Work to be completed:
Pick out every line of the listing below that contains the string "href", and copy those lines.
═════ Dataset extract ═════
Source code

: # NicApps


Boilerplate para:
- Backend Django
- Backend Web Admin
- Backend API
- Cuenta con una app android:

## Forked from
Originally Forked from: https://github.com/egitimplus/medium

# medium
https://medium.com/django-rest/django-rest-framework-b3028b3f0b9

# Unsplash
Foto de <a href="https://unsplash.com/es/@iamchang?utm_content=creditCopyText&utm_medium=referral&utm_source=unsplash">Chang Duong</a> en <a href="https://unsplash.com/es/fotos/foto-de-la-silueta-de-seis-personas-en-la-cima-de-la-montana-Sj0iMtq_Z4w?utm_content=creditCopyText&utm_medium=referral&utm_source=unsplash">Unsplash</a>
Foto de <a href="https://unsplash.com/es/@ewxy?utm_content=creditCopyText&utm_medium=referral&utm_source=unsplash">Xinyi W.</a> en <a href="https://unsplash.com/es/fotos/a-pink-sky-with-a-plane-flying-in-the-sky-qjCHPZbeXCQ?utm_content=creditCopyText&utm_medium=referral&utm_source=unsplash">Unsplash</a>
═════
Answer to this problem:
Foto de <a href="https://unsplash.com/es/@iamchang?utm_content=creditCopyText&utm_medium=referral&utm_source=unsplash">Chang Duong</a> en <a href="https://unsplash.com/es/fotos/foto-de-la-silueta-de-seis-personas-en-la-cima-de-la-montana-Sj0iMtq_Z4w?utm_content=creditCopyText&utm_medium=referral&utm_source=unsplash">Unsplash</a>
Foto de <a href="https://unsplash.com/es/@ewxy?utm_content=creditCopyText&utm_medium=referral&utm_source=unsplash">Xinyi W.</a> en <a href="https://unsplash.com/es/fotos/a-pink-sky-with-a-plane-flying-in-the-sky-qjCHPZbeXCQ?utm_content=creditCopyText&utm_medium=referral&utm_source=unsplash">Unsplash</a>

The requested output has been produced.